HIRA is epistatic to HUB1 and RDO2/TFIIS. (a,b) Germination of freshly harvested seeds of Col 0 (black), hub1-5 (red), rdo2-2 (dark blue), hira-1 (grey), hub1-5 hira-1 (orange) and rdo2-2 hira-1 (light blue) at 10 °C (seed viability test; a) or at 25 °C (dormancy test; b) in darkness. Means of biological triplicates with SEM are shown. Statistically significant differences relative to dry seeds were determined using a two-sided Student’s t-test (a = p < 0.01 relative to Col 0; b = p < 0.01 relative to hub1-5; c = p < 0.01 relative to rdo2-2).

Figure 6

Germination of hira-1 mutant seeds is affected by salt stress and is sensitive to storage in a high temperature and humidity. (a) Germination of Col 0 (black) and hira-1 (grey) seeds under long-day conditions at 23 °C in presence of 50 mM or 100 mM NaCl after two or three days of stratification at 4 °C in darkness.
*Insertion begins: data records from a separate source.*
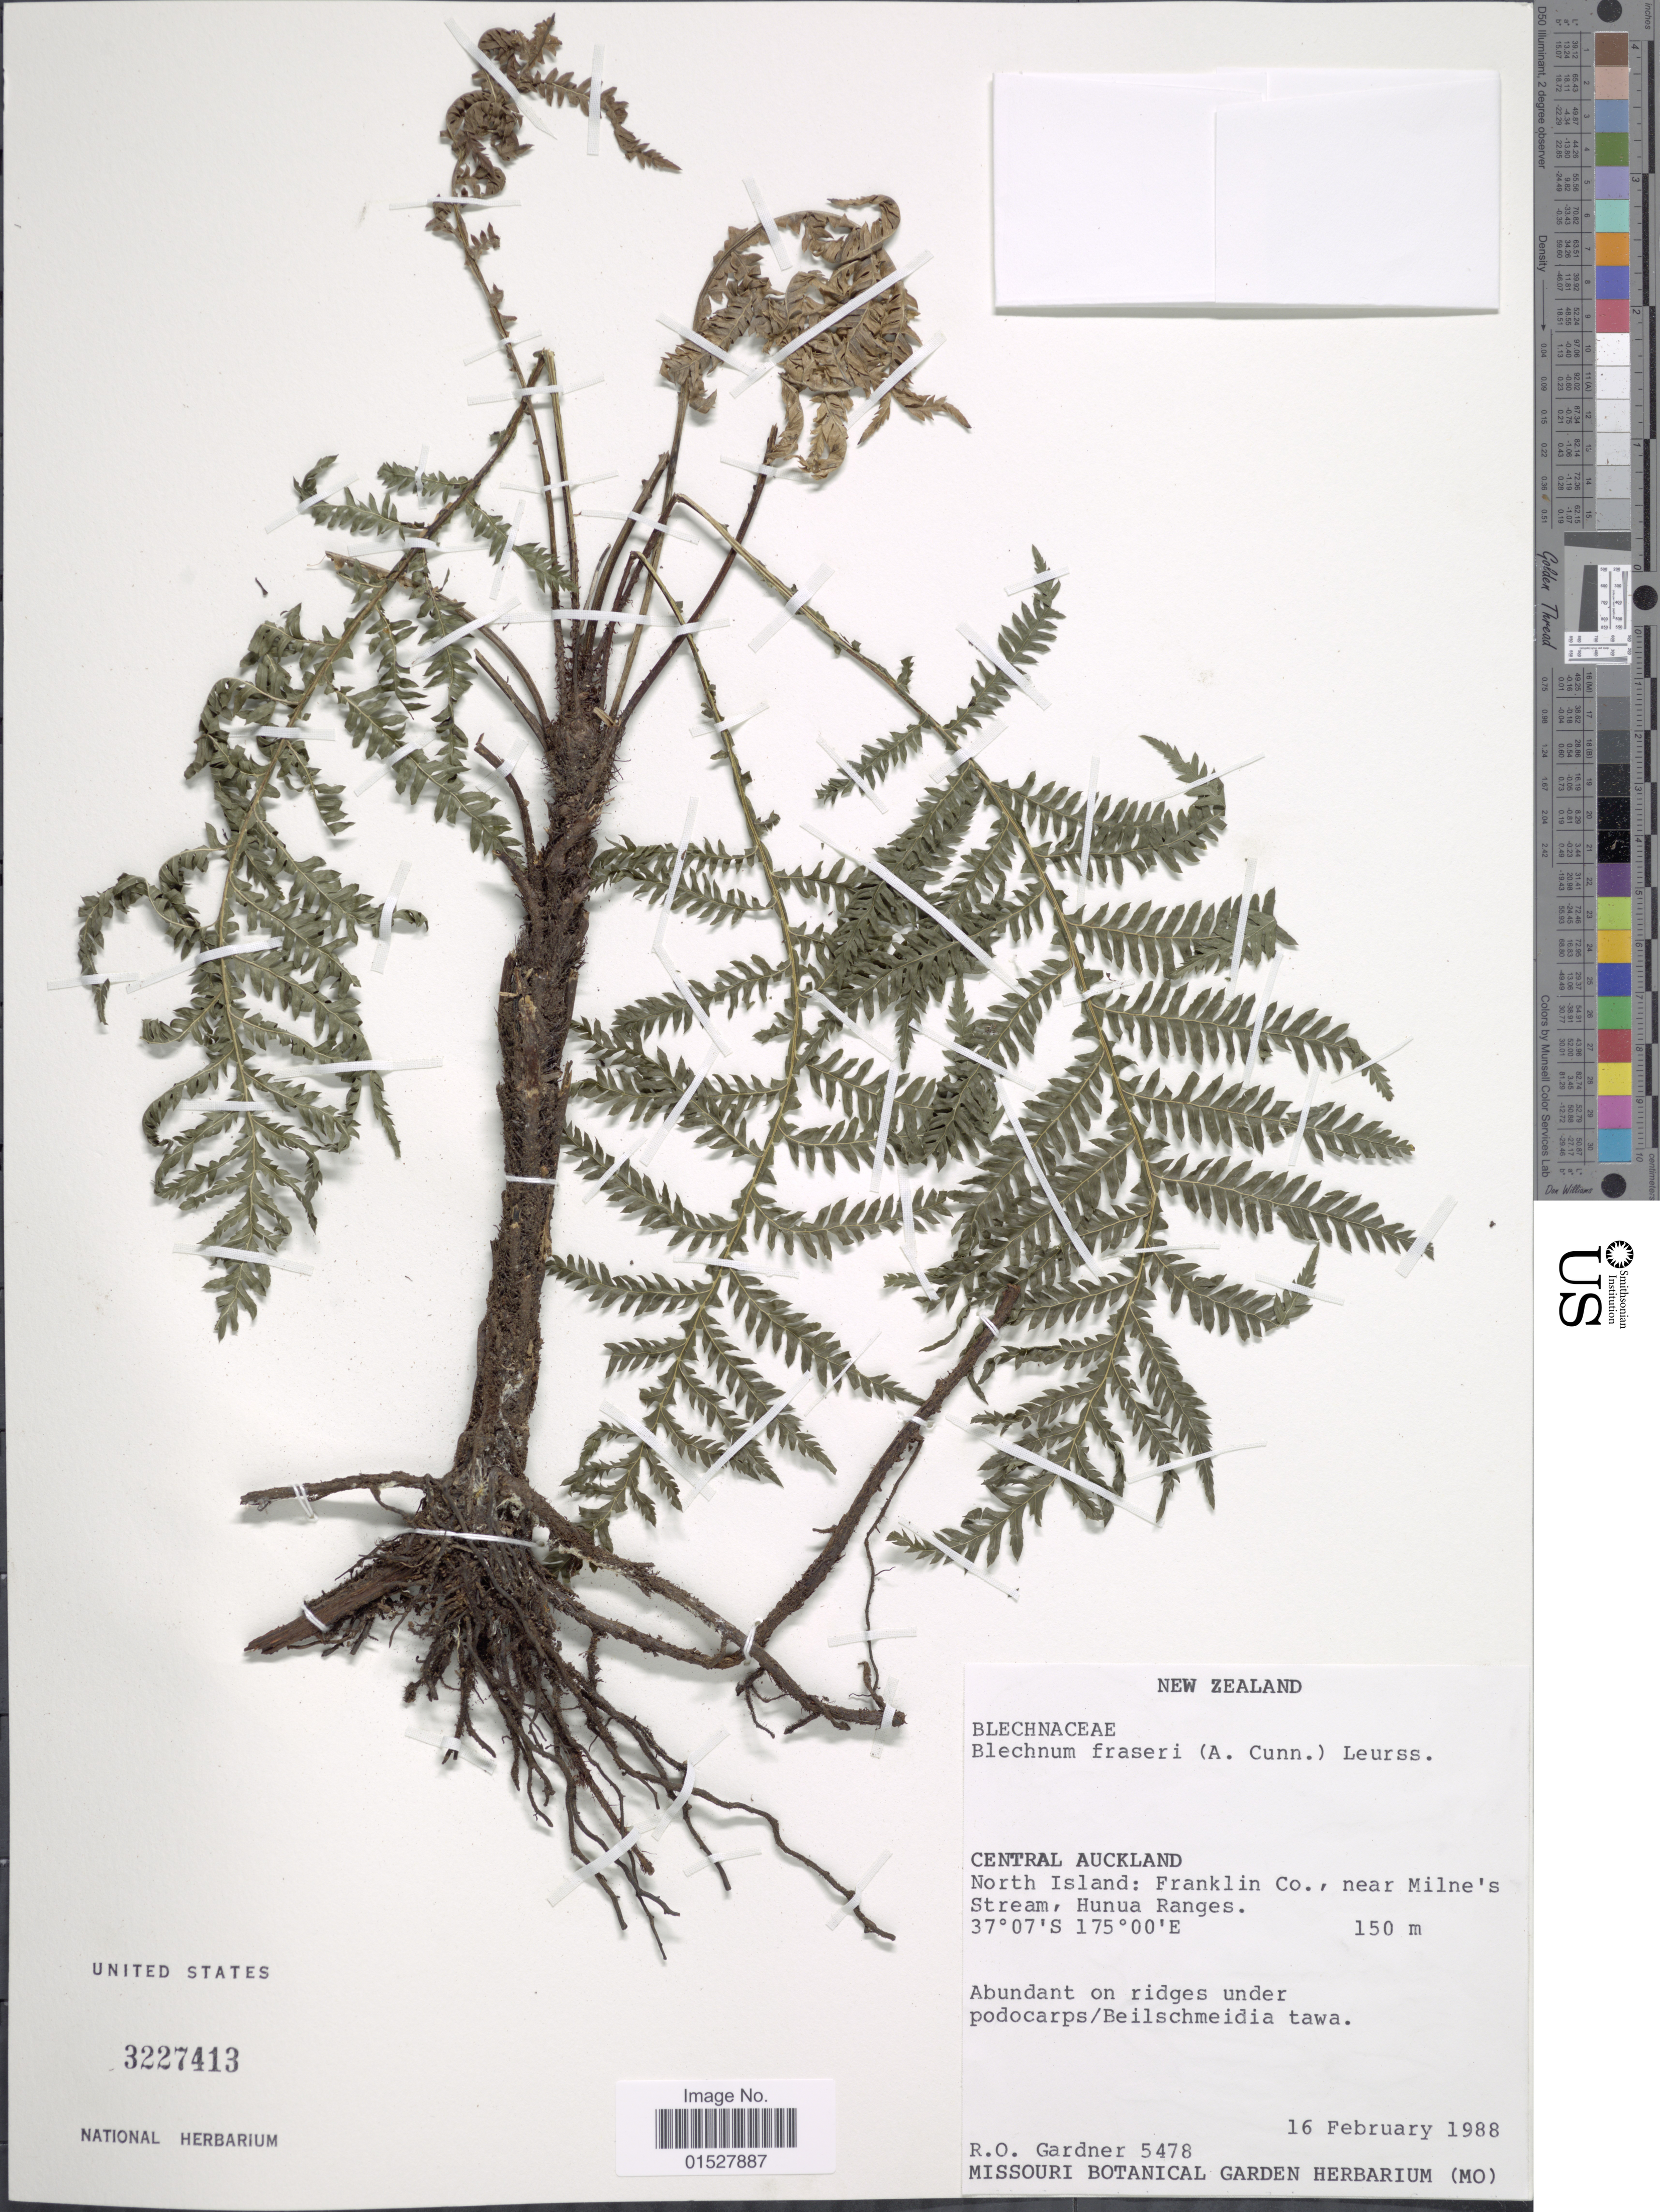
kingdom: Plantae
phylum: Tracheophyta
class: Polypodiopsida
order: Polypodiales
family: Blechnaceae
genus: Blechnum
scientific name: Blechnum fraseri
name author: (A. Cunn.) Luerss.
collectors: R. O. Gardner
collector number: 5478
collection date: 1988-02-16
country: New Zealand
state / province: Auckland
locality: Central Auckland, North Island: Franklin Co., near Milne's Stream, Hunua Ranges.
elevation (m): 150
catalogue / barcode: US 3227413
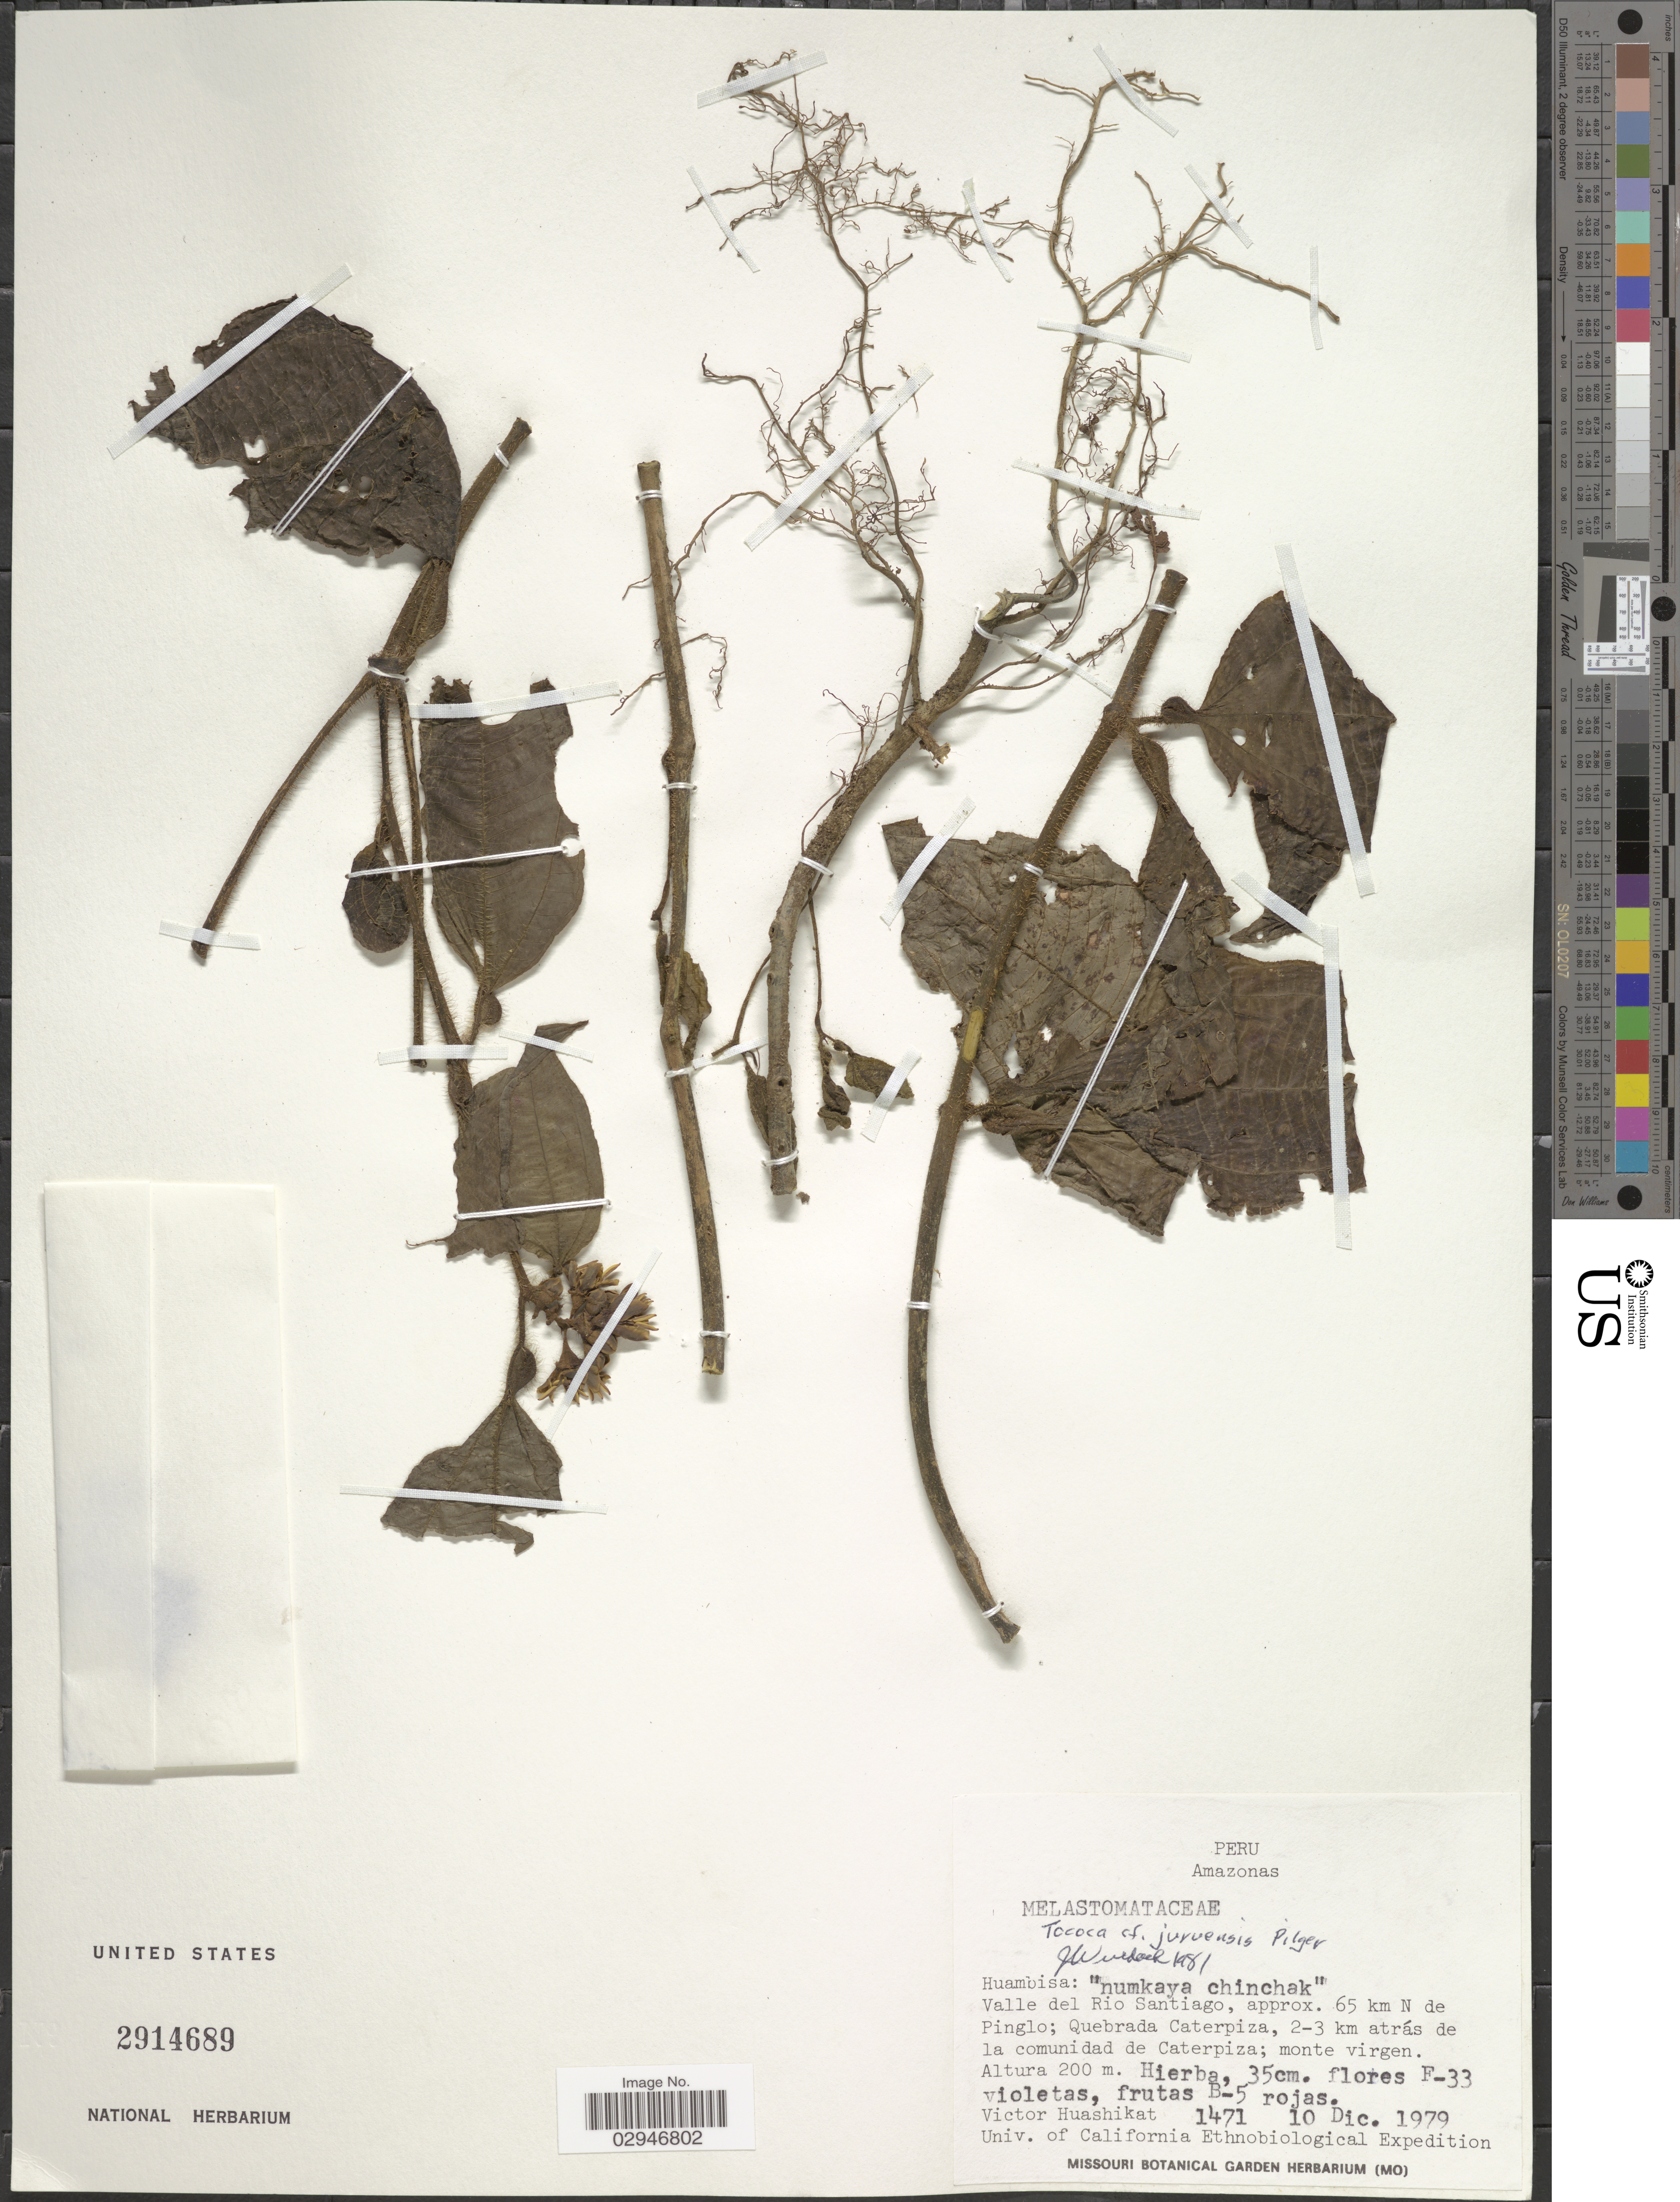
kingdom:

Means of two biological replicates with SEM are shown. (b) Germination of Col 0 (black) and hira-1 (grey) seeds under long-day condition at 23 °C after exposure of dry seeds for 4, 6, 7 or 10 days to 80% relative humidity at 37 °C. Seeds were stratified for three days at 4 °C in darkness and germinated seeds scored six days after transfer to light. Means of four biological replicates with SEM are shown. Statistically significant differences relative to wild type seeds were determined using a two-sided Student’s t-test (* p < 0.05, ** p < 0.01, *** p < 0.001).